Stored data entries
▬▬▬

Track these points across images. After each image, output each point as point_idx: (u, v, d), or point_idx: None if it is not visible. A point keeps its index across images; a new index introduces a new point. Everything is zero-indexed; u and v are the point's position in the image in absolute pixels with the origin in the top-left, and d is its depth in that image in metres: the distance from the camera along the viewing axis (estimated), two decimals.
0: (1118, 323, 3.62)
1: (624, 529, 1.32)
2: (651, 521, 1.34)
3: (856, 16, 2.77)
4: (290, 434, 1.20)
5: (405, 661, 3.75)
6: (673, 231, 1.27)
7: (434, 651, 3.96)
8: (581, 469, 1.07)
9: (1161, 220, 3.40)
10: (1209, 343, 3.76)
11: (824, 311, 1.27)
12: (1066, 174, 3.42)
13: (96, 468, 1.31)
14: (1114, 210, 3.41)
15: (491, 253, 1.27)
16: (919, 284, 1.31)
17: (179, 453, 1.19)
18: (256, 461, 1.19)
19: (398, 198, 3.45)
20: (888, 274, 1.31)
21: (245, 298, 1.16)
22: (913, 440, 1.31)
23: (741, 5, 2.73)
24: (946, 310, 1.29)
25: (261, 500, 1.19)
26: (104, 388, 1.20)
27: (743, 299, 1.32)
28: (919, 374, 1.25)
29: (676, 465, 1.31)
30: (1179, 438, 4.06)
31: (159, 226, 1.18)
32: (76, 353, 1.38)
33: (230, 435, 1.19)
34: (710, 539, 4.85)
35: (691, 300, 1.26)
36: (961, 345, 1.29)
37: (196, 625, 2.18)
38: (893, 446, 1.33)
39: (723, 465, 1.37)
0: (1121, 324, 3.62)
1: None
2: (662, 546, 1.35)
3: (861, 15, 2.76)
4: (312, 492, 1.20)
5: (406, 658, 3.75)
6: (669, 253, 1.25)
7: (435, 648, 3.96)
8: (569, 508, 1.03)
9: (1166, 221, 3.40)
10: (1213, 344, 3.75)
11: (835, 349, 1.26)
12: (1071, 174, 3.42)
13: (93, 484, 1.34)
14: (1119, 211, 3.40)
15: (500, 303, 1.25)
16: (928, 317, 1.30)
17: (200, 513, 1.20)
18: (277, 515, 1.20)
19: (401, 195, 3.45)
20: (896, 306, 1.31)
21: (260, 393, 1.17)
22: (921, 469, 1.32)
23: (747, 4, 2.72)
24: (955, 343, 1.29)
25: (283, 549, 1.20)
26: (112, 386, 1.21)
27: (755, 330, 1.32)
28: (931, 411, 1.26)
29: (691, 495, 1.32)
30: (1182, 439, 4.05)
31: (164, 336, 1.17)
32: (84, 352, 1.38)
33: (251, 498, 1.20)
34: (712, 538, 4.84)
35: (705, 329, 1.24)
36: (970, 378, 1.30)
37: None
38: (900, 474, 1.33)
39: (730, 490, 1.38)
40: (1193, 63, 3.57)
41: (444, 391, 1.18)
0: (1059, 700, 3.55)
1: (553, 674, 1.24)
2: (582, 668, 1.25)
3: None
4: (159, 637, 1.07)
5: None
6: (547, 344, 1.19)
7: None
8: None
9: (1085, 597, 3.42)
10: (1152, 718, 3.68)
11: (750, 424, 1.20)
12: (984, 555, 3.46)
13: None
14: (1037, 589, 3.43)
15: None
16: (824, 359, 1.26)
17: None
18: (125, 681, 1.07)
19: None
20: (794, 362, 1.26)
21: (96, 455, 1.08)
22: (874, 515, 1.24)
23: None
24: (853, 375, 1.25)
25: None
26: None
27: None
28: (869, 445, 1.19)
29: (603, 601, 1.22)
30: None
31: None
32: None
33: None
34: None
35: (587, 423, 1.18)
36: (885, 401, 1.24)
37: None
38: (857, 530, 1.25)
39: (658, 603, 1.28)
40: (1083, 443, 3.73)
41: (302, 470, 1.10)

▬▬▬

▸ **Exercise objective**:
Which lines above run from the one containing "0: (1118, 323, 3.62)" down to the one containing "34: (710, 539, 4.85)"? Repeat exactly those, both ends included, and nothing else.

▸ **Result of this task**:
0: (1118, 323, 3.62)
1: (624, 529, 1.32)
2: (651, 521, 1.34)
3: (856, 16, 2.77)
4: (290, 434, 1.20)
5: (405, 661, 3.75)
6: (673, 231, 1.27)
7: (434, 651, 3.96)
8: (581, 469, 1.07)
9: (1161, 220, 3.40)
10: (1209, 343, 3.76)
11: (824, 311, 1.27)
12: (1066, 174, 3.42)
13: (96, 468, 1.31)
14: (1114, 210, 3.41)
15: (491, 253, 1.27)
16: (919, 284, 1.31)
17: (179, 453, 1.19)
18: (256, 461, 1.19)
19: (398, 198, 3.45)
20: (888, 274, 1.31)
21: (245, 298, 1.16)
22: (913, 440, 1.31)
23: (741, 5, 2.73)
24: (946, 310, 1.29)
25: (261, 500, 1.19)
26: (104, 388, 1.20)
27: (743, 299, 1.32)
28: (919, 374, 1.25)
29: (676, 465, 1.31)
30: (1179, 438, 4.06)
31: (159, 226, 1.18)
32: (76, 353, 1.38)
33: (230, 435, 1.19)
34: (710, 539, 4.85)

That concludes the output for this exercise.